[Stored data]
--------
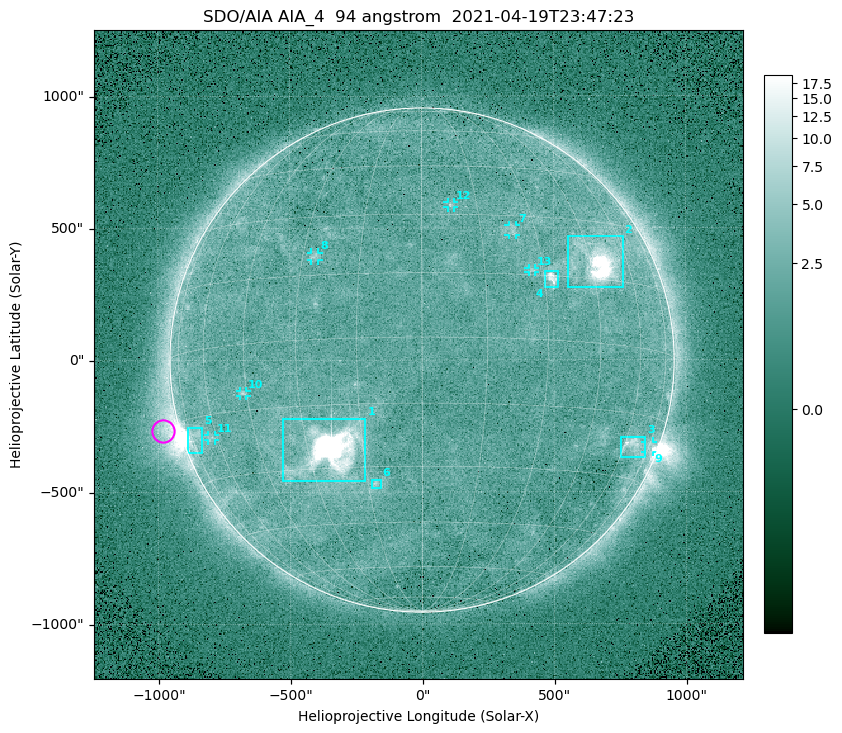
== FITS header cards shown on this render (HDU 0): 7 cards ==
TELESCOP= 'SDO/AIA '
INSTRUME= 'AIA_4   '
WAVELNTH=                   94
WAVEUNIT= 'angstrom'
DATE-OBS= '2021-04-19T23:47:23.12'
CTYPE1  = 'HPLN-TAN'
CTYPE2  = 'HPLT-TAN'

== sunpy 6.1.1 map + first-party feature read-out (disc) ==
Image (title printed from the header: SDO/AIA AIA_4  94 angstrom  2021-04-19T23:47:23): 512 x 512 px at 4.8 arcsec/px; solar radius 955 arcsec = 199 px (full disc in frame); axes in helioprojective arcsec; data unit not stated in the header (colour bar unlabelled)
Orientation: roll -0.138 deg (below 1 deg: not rotated)
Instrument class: DISC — disc imager (sunpy class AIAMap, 94 A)
Bright regions (active regions / flare kernels): reference = the median radial profile (limb darkening/brightening removed); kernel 5 px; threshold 5 sigma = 2.56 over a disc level ~1.82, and >= 1.15x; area >= 9 px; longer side >= 5 px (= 24 arcsec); searched inside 0.97 R_sun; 13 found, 13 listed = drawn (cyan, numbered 1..; 7 of them under ~33 arcsec drawn as corner ticks so the feature stays visible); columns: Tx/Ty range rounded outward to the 10 arcsec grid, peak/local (2 s.f.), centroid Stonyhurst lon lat
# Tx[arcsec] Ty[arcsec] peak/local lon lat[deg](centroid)
1 -530..-210 -460..-220 2148 -23 -26
2 550..760 270..470 37 +47 +19
3 750..850 -370..-290 4.6 +65 -22
4 460..520 270..340 7.1 +32 +14
5 -890..-830 -350..-250 5.9 -72 -19
6 -190..-160 -490..-450 3.2 -13 -34
7 330..360 470..510 2.9 +24 +26
8 -420..-390 380..410 3 -27 +20
9 840..880 -350..-310 2.9 +75 -22
10 -690..-660 -140..-110 3.1 -46 -11
11 -810..-780 -300..-280 2.7 -63 -20
12 100..130 580..600 2.9 +8 +33
13 400..430 330..350 2.7 +27 +16
Off-limb structures (1.02-1.3 R_sun): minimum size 50 px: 7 found; the strongest spans PA ~90..115 deg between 1.02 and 1.22 R_sun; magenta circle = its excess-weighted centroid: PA ~105 deg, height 1.06 R_sun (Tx ~-980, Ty ~-270 arcsec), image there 4.7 x the reference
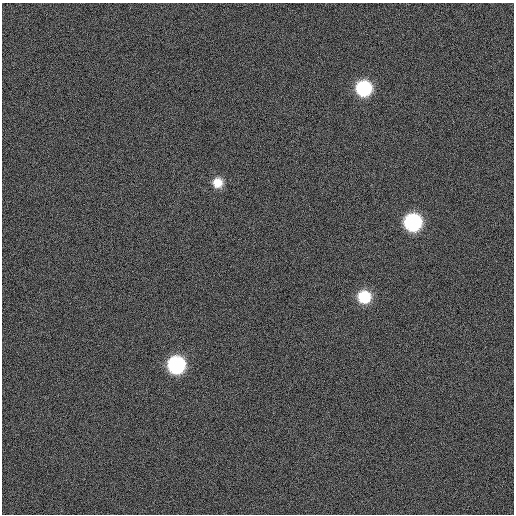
--------
Exercise description: Copy everything in the data from the line containing "sunpy 6.1.1 map" down to the line containing "Orientation: roll -0.138", including both of those lines.

Full answer:
== sunpy 6.1.1 map + first-party feature read-out (disc) ==
Image (title printed from the header: SDO/AIA AIA_4  94 angstrom  2021-04-19T23:47:23): 512 x 512 px at 4.8 arcsec/px; solar radius 955 arcsec = 199 px (full disc in frame); axes in helioprojective arcsec; data unit not stated in the header (colour bar unlabelled)
Orientation: roll -0.138 deg (below 1 deg: not rotated)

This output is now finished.